5.1.3 Second AC Meeting

The AC concluded that the ICERs presented in the manufacturer’s revised submission were associated with a great deal of uncertainty. Further clarification was sought from the manufacturer as follows:

  1. 1.

    Exploration of the duration of benefit at different intervals (28 months, 36 months or 48 months)

  2. 2.

    Additional analyses that assume a conversion factor of 70 %, 80 % or 90 %

  3. 3.

    The mean age of patients at the start of treatment to be 62.5 years [52]

At the end of the second meeting, the AC was minded not to recommend RTX maintenance treatment for this indication as a cost-effective use of NHS resources.

5.1.4 Third AC Meeting

The AC considered the manufacturer’s SAs that assumed a duration of treatment effect of 28 months, 36 months and 48 months and noted that the ICERs ranged from £17,300 to £27,400 per QALY gained. It was noted that the estimates were lower than the ERG scenarios; however, the manufacturer and the ERG had used different modelling approaches. The AC was satisfied that the manufacturer’s SAs presented the most plausible range of estimates for the treatment effect in line with clinical opinion and the available data. The AC was also satisfied that the manufacturer’s SAs, which assumed conversion rates of 70 %, 80 % and 90 %, provided a plausible range of conversion rate estimates.
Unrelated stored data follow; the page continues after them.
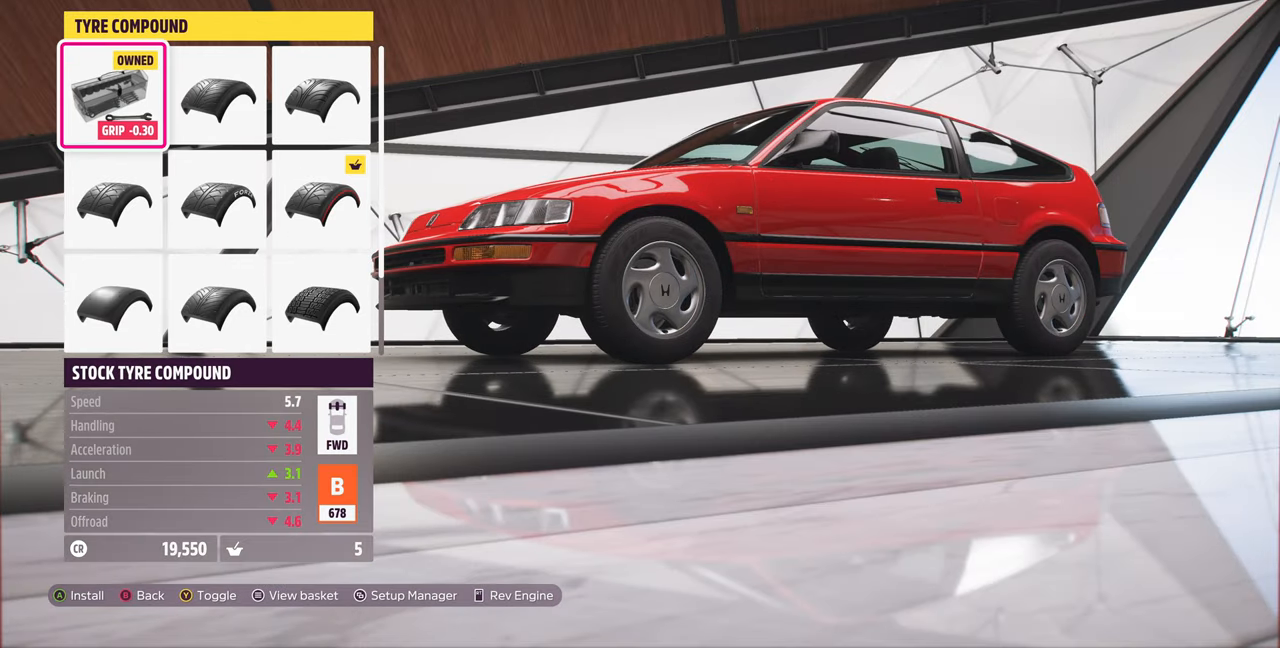
{"buttons": [], "left_stick": "center", "right_stick": "center", "events": [[367, "CROSS", "down"], [467, "CROSS", "up"]]}
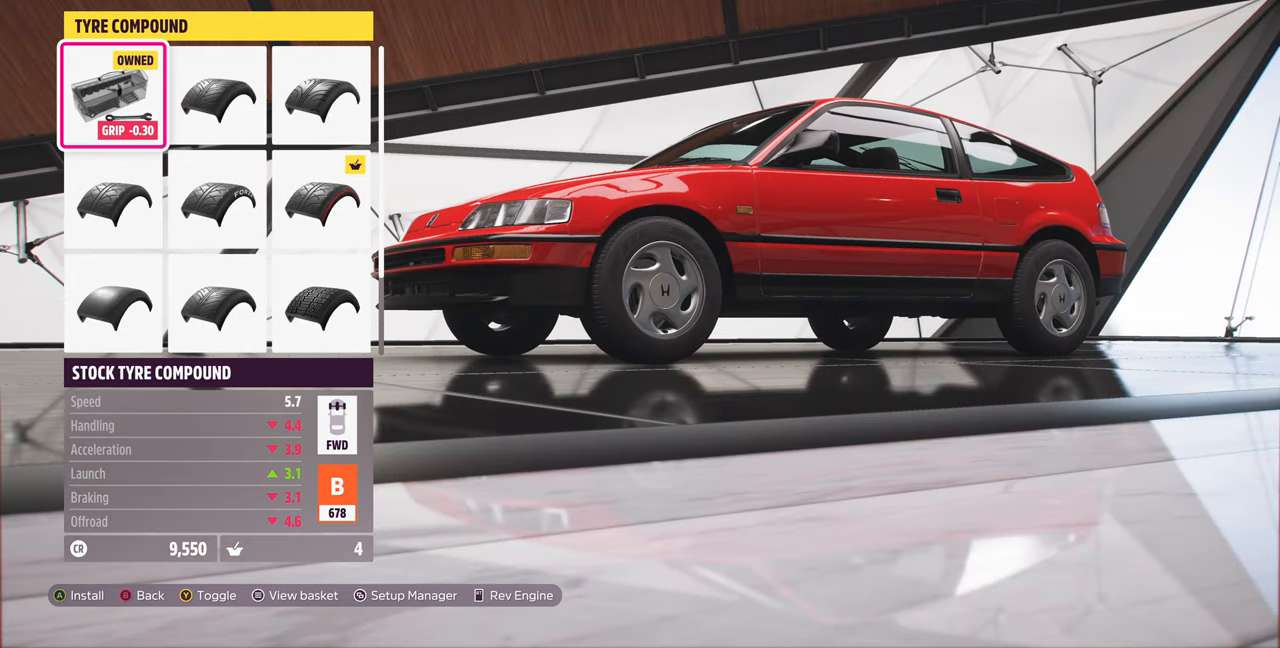
{"buttons": [], "left_stick": "center", "right_stick": "center", "events": []}
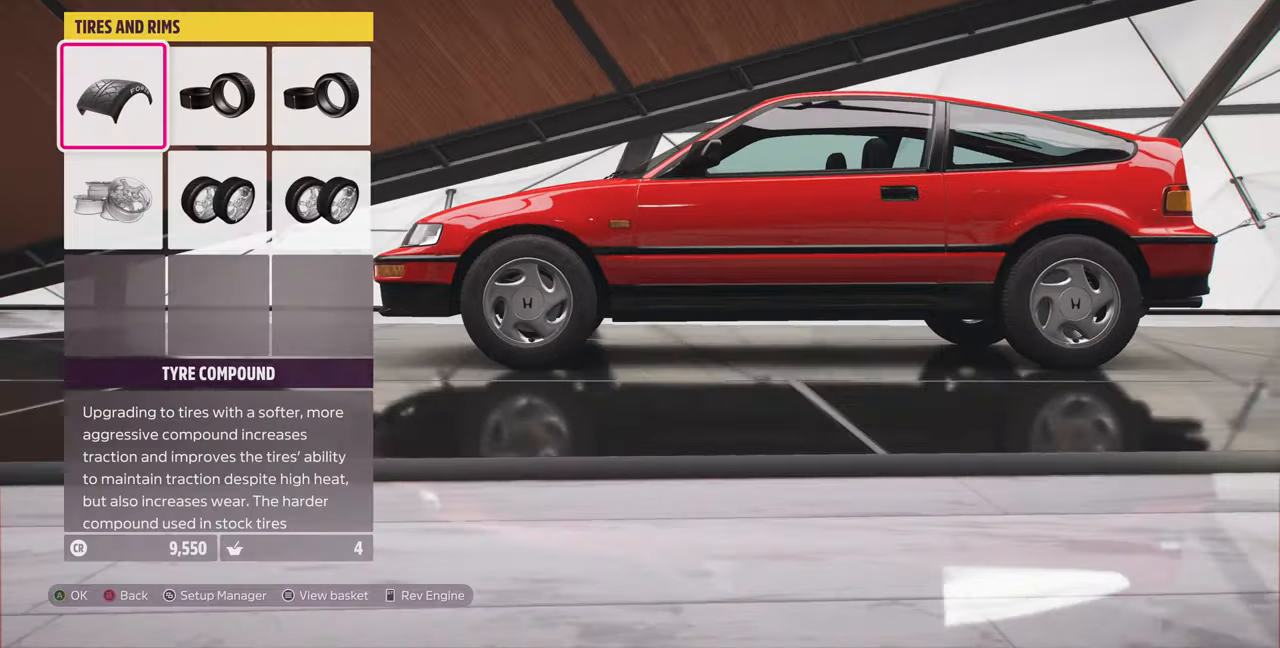
{"buttons": [], "left_stick": "center", "right_stick": "center", "events": [[300, "CROSS", "down"], [400, "CROSS", "up"]]}
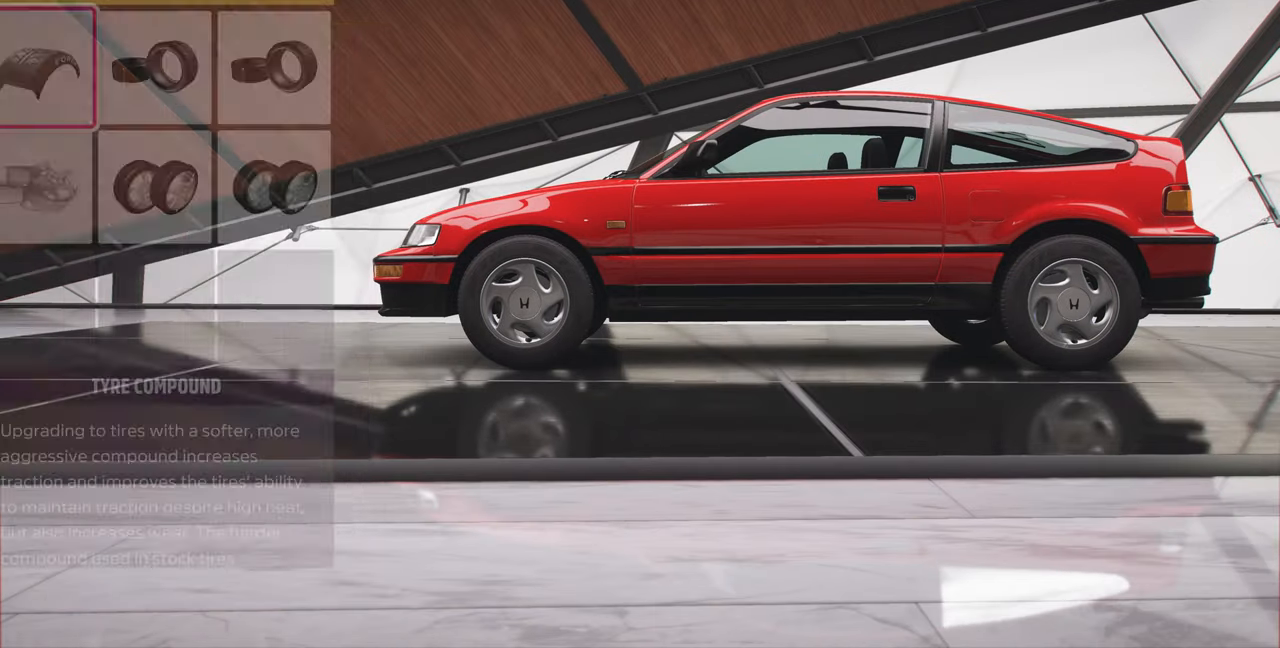
{"buttons": [], "left_stick": "center", "right_stick": "center", "events": []}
In its final deliberations, the AC noted that the manufacturer’s ICERS for RTX maintenance therapy compared with observation were less than £30,000 per QALY gained for most scenarios and the ERG ICERs ranged from £24,600 to £35,000 per QALY gained (depending on the conversion rate of PFS to OS). The AC also noted that the model did not include the utility associated with delaying CTX, and that if it were included it would decrease the ICER to an estimate that would be considered as a cost-effective use of NHS resources. The AC therefore recommended the use of RTX in this indication.

6 Conclusion

The main problem in this appraisal was the uncertainty of the clinical and cost effectiveness of RTX as a maintenance treatment for patients with fNHL whose disease had responded to induction treatment with R-CTX. The uncertainty was a direct result of the immature data presented as evidence of clinical effectiveness. The reported data appeared promising, but the lack of events mitigated against drawing any firm conclusions for either clinical or cost effectiveness. The early closure of the trial was of further concern given that evidence indicates that trials stopped early tend to overestimate treatment effects [46].
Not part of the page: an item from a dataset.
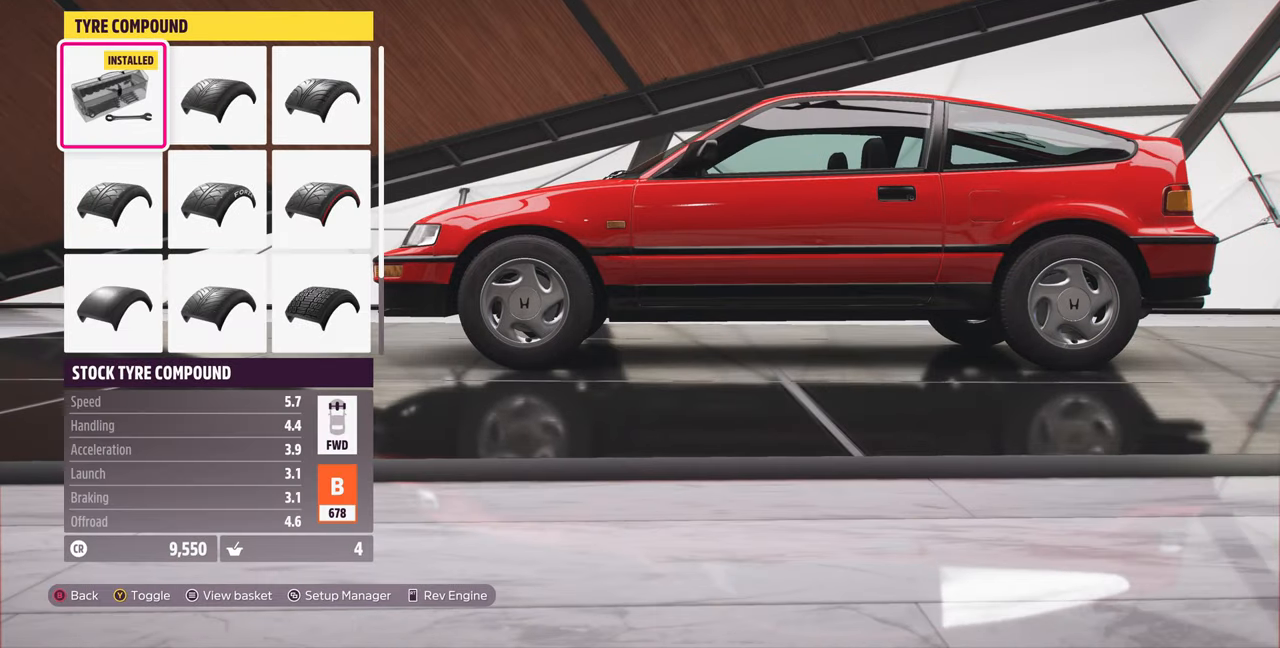
{"buttons": ["DPAD_DOWN"], "left_stick": "center", "right_stick": "center", "events": [[67, "DPAD_RIGHT", "up"], [167, "DPAD_RIGHT", "down"], [300, "DPAD_RIGHT", "up"], [467, "DPAD_DOWN", "down"]]}
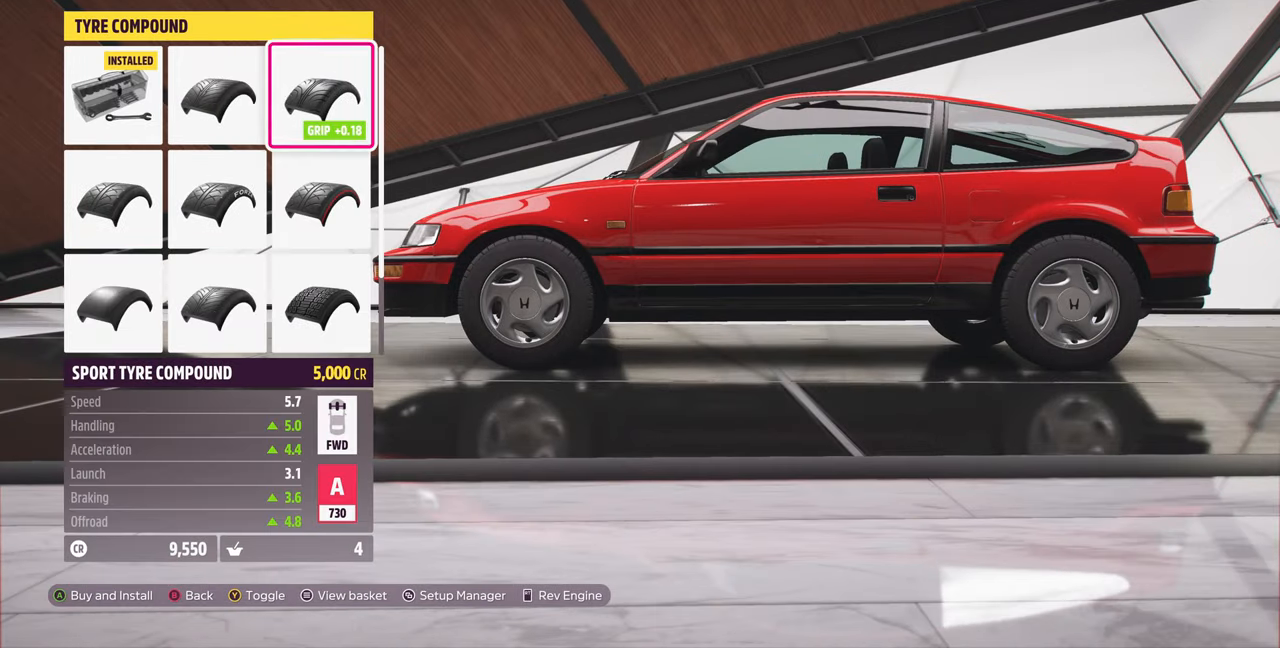
{"buttons": [], "left_stick": "center", "right_stick": "center", "events": [[100, "DPAD_DOWN", "up"]]}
At the time that the ERG report was written, the median PFS for the RTX arm of the trial was not estimable; however, PFS was the key driver of the economic model. In the view of the ERG, the manufacturer was unable to predict the duration of the clinical effect of RTX maintenance therapy on PFS with any plausible certainty. Additionally, the manufacturer was unable to justify any assumptions regarding a direct survival benefit from increased PFS as the PFS to OS gain ratio in this disease area is unknown.
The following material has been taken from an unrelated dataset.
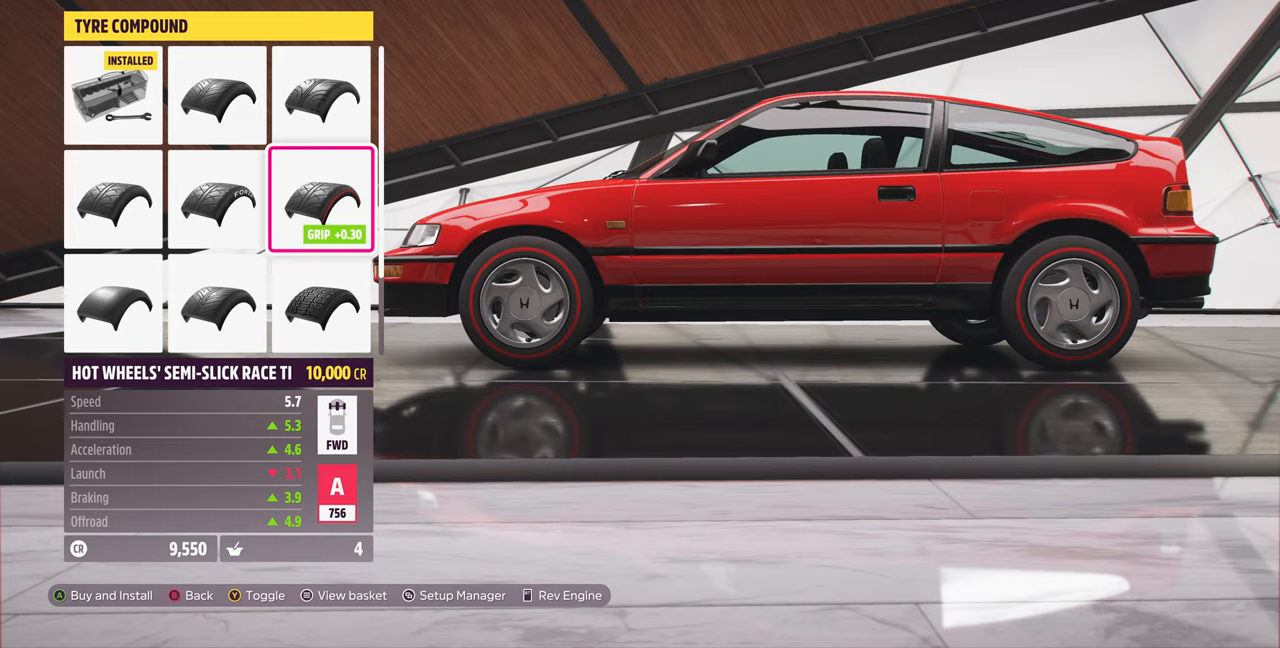
{"buttons": [], "left_stick": "center", "right_stick": "center", "events": []}
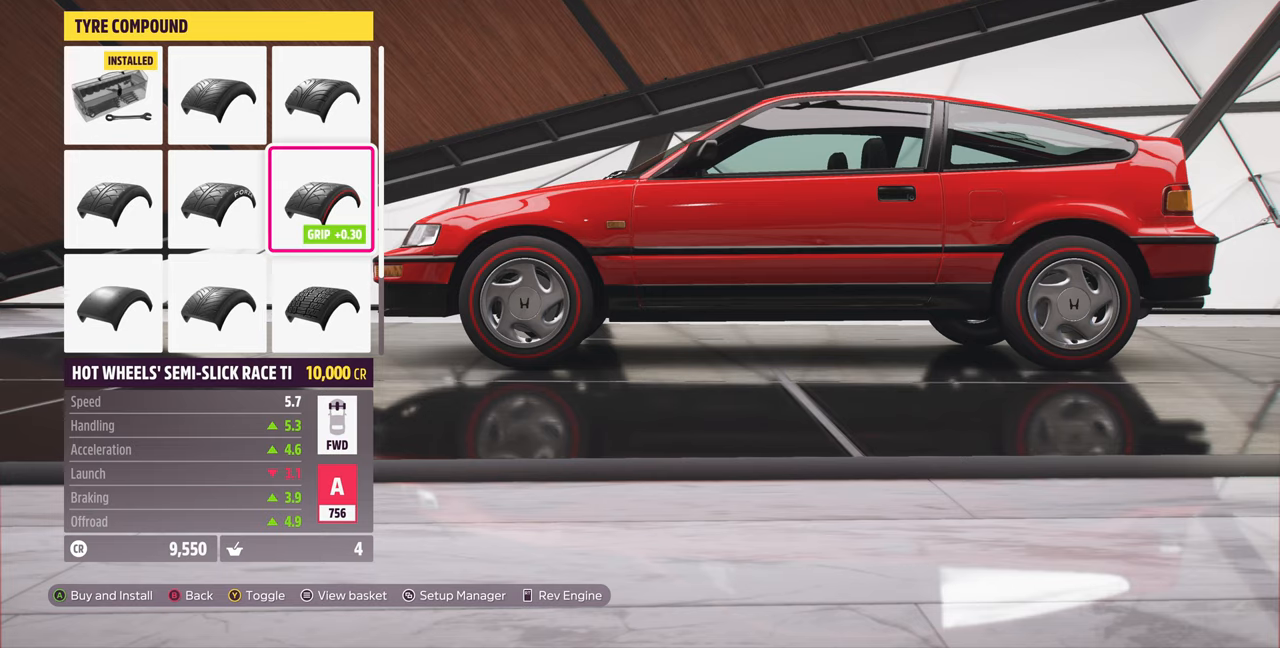
{"buttons": [], "left_stick": "center", "right_stick": "center", "events": [[233, "DPAD_UP", "down"], [366, "DPAD_UP", "up"]]}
The ERG maintained the position throughout the process that the trial data were too immature to derive any firm conclusions regarding the clinical and cost effectiveness of RTX as a maintenance treatment and considered that any re-manipulation of the limited data available would not address any of the existing uncertainties. Only a fully mature dataset would adequately address these. As noted by the EMA [53] in its evaluation of the data from the PRIMA trial [42], a median follow-up of about 2 years is relatively short for the assessment of the long-term benefit of RTX maintenance treatment. The ERG awaits the publication of more mature data from the PRIMA trial [42].